16 years ago, I happened to come across this take on a slowing of recovery : “    recovery rates decrease as a catastrophic regime shift is approached, a phenomenon known in physics as “critical slowing down.” The article had shown up in  The American Naturalist June 2007, under the title, Slow Recovery from Perturbations as a Generic Indicator of a Nearby Catastrophic Shift.

Because grizzly recovery was already as much a front and center issue for many of us in 2007 as it is for many today, that article took hold with me. 

I had no idea then how often the risk of potential for catastrophic shift would be confirmed, again and again, almost every year. 

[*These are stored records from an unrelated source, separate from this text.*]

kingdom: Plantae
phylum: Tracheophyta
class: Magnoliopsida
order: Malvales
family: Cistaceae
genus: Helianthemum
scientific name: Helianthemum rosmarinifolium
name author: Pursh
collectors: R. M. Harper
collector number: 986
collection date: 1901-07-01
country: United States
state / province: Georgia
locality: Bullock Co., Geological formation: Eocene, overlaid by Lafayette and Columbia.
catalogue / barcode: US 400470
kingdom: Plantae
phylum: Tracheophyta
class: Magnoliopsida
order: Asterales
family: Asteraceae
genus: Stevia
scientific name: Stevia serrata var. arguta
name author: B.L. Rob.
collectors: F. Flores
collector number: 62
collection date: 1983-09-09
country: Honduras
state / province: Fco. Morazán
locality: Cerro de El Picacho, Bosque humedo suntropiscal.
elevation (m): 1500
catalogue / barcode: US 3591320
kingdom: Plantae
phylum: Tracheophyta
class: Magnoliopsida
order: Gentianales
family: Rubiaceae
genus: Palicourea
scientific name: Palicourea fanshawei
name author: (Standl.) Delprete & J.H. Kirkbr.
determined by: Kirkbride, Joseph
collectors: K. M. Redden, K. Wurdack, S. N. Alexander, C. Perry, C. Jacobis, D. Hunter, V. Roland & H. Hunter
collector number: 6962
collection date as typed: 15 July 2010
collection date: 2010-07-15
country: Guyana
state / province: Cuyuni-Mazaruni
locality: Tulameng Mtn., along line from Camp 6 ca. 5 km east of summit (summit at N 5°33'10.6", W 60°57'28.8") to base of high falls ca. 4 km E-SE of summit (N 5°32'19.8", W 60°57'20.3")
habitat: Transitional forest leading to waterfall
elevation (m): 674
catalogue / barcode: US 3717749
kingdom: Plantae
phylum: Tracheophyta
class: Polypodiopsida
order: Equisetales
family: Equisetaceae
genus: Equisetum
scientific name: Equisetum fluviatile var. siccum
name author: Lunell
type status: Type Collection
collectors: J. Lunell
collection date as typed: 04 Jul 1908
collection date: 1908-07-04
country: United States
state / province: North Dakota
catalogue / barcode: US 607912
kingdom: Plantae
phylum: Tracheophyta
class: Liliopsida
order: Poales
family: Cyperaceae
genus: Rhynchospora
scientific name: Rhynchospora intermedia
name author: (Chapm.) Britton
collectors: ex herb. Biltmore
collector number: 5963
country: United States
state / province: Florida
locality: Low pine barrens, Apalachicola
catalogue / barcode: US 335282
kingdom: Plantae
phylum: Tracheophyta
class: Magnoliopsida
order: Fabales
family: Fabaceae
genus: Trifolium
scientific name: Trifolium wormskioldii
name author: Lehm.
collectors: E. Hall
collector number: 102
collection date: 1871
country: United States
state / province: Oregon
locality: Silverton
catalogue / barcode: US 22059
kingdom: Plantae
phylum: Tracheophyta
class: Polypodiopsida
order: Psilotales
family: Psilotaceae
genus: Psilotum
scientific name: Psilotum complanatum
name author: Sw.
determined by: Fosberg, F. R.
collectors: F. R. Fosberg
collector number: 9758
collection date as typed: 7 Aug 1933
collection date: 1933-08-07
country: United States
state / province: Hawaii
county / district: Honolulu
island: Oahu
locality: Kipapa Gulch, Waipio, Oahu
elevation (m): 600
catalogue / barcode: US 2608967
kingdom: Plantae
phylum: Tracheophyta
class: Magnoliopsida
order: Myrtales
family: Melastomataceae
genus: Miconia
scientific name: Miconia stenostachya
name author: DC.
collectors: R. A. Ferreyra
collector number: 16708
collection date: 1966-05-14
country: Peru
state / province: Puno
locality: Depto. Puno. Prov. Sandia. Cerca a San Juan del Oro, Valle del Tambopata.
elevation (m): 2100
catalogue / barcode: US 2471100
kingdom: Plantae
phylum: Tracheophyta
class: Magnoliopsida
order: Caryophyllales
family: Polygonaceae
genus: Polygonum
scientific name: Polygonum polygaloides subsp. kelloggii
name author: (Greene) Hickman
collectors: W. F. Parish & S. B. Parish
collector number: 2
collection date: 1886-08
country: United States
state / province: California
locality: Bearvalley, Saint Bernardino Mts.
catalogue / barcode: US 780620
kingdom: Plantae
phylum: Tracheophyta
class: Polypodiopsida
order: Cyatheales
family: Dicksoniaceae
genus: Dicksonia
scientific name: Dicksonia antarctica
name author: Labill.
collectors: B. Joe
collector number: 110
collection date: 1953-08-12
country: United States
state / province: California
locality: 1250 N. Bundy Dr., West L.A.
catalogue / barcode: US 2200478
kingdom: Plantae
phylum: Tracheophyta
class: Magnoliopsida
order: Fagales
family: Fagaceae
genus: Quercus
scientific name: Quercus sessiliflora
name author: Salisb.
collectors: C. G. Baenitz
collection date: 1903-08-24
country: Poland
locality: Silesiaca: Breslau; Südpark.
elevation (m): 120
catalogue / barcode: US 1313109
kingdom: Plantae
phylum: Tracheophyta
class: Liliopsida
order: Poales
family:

As early as 2009, Reinette Biggs and teammates found evidence that if the drivers of shift “… can only be manipulated gradually management action is needed substantially before a regime shift to avert it; if drivers can be rapidly altered aversive action may be delayed until a shift is underway. Large increases in the indicators only occur once a regime shift is initiated, often too late for management to avert a shift. ” <<https://www.pnas.org/doi/10.1073/pnas.0811729106>>

Subsequent studies have revealed much the same story. I can’t help but remember them as I pick through the studies on more drought, fewer pollinators, expanding recreation, and expanding housing sprawl.

For sure, we can plainly still look around, and see no dire catastrophe in grizzly numbers yet, no certain evidence of a slowing recovery. What we can see, and maybe just maybe need to see more clearly, is an early warning.